Noodles : Nous voulons jouer dès que possible, mais le virus nous retient pour l’instant. Pour l’instant, tout est à l’arrêt. Aux États-Unis, avec le vaccin, on commence à gagner du terrain, il y a 100 millions de doses qui sont distribuées. Apparemment, la moitié de la population sera bientôt vacciner. Nous espérons qu’il en sera de même pour le reste du monde, comme ça on pourra se réunir à nouveau. Je ne pense pas que tout reviendra à la normale d’un coup, il y a aura forcément une période de transition. Les gens vont devoir se réhabituer et quand ce sera bon, les concerts recommenceront.
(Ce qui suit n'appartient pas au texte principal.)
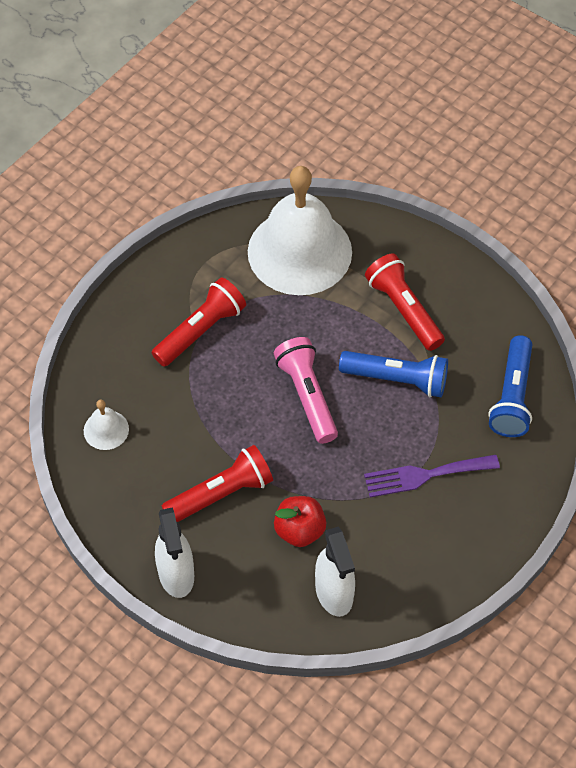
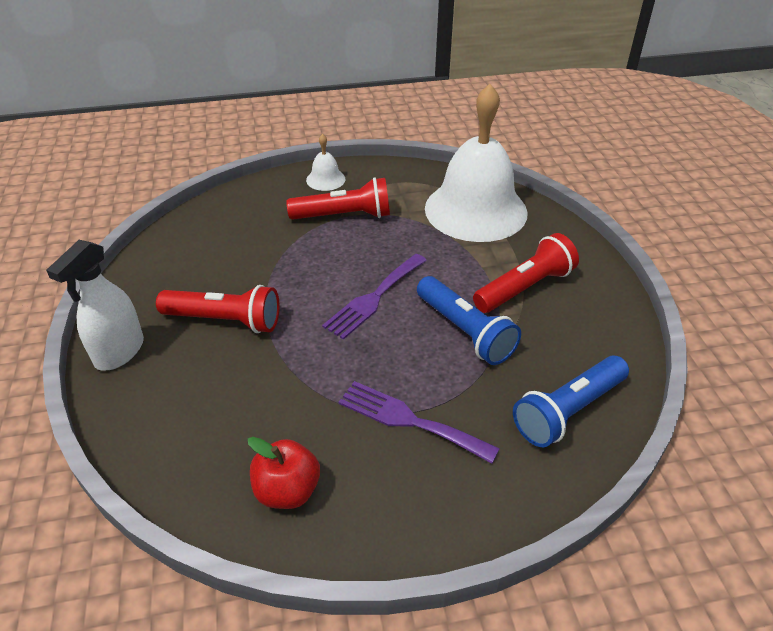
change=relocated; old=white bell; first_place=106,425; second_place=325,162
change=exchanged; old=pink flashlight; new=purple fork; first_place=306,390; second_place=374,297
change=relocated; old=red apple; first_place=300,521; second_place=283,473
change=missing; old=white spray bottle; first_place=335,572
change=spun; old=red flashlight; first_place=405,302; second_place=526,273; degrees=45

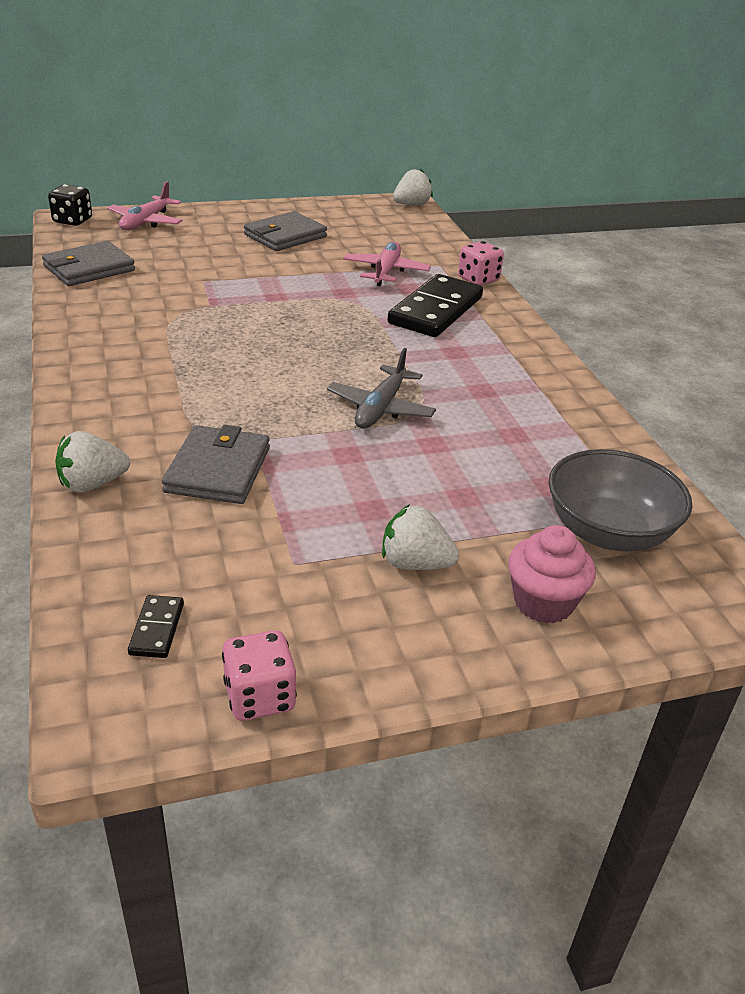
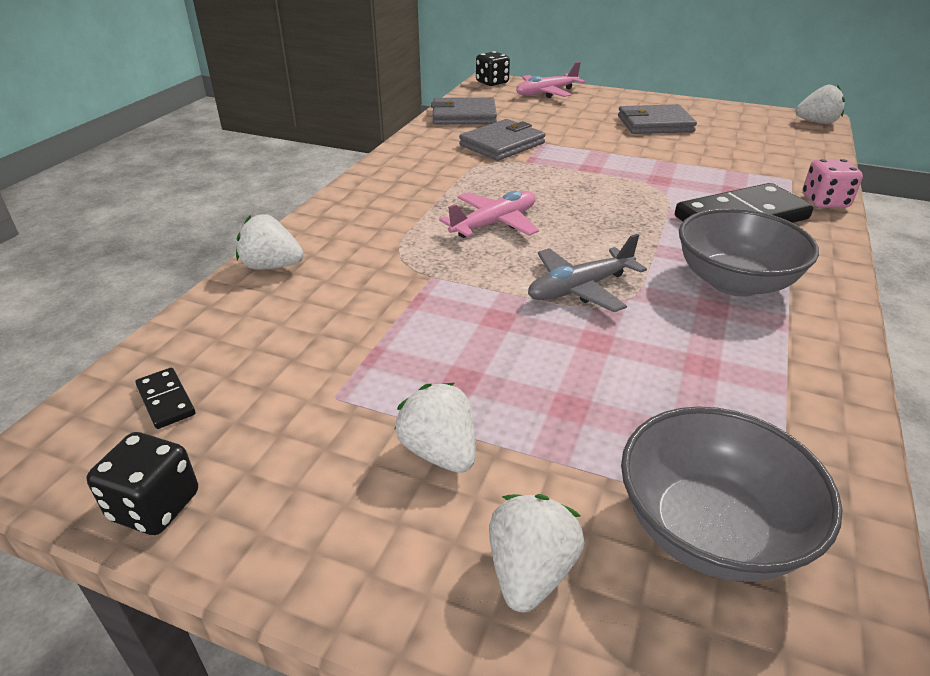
change=spun; old=black domino; first_place=156,626; second_place=165,398; degrees=-75
change=relocated; old=grey wallet; first_place=216,464; second_place=502,140
change=colour; old=pink dice; new=black dice; first_place=259,675; second_place=142,483
change=relocated; old=pink plane; first_place=387,263; second_place=489,214
change=exchanged; old=pink cupcake; new=white strawberry; first_place=552,574; second_place=536,553
change=appeared; new=grey bowl; second_place=749,252

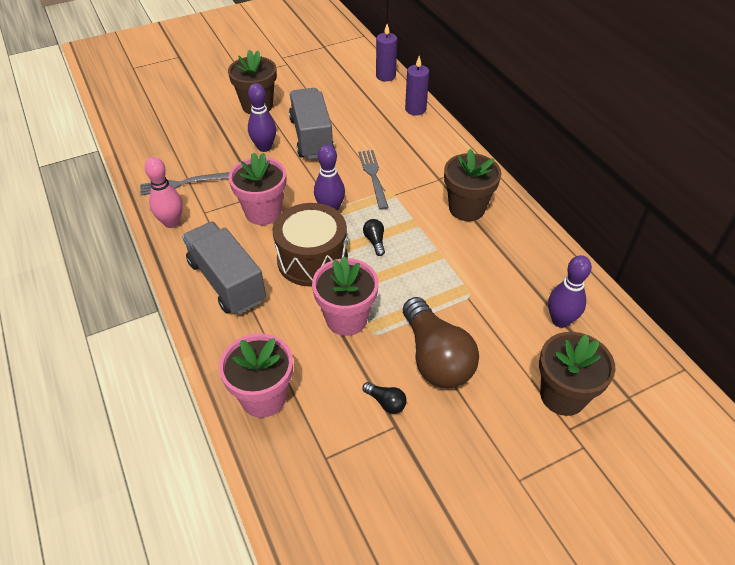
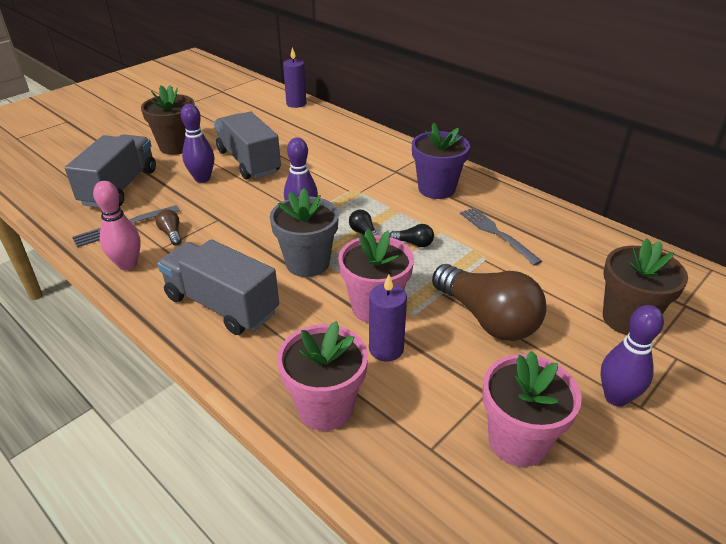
change=relocated; old=pink flower pot; first_place=257,188; second_place=532,409
change=exchanged; old=brown drum; new=grey flower pot; first_place=310,245; second_place=304,232
change=relocated; old=grey fork; first_place=374,180; second_place=501,236
change=relocated; old=black light bulb; first_place=384,398; second_place=412,235
change=relocated; old=purple candle; first_place=417,85; second_place=388,318
change=colour; old=brown flower pot; new=purple flower pot; first_place=472,185; second_place=441,161
change=relocated; old=purple bowling pin; first_place=570,291; second_place=632,356
change=appeared; new=grey truck; second_place=110,171
change=appeared; new=brown light bulb; second_place=169,227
Dexter : Je ne m’étais pas rendu compte qu’on n’avait pas joué en salle en France en 10 ans. C’était au Bataclan, du coup ça nous a touché d’apprendre ce qu’il s’y était passé, comme nous y avions été.

Noodles: Il y avait eu une autre fusillade à San Bernardino pas longtemps après, et ça ne m’a pas autant touché que celle du Bataclan. Il faut que nous revenions en salle bientôt. Nous avons plein de super fans en France depuis l’époque de Smash, nous les adorons.

Dexter : Les autres groupes qui ont tourné en Europe nous disaient « l’Allemagne c’était super, mais la France n’est pas aussi bien », mais pour nous, ça s’est bien passé dès le début ! Nous savons que les Français aiment Rage Against The Machine et Nirvana, et nous avons réussi à faire notre place dedans.

Noodles : Nous sommes un peu un mélange de ces deux groupes! [rires]

Dexter : Nous avons hâte d’y retourner en tout cas. Dans les prochaines dates, ce sera surtout en extérieur, mais nous adorons l’intimité des concerts en salle, il y a une autre proximité unique.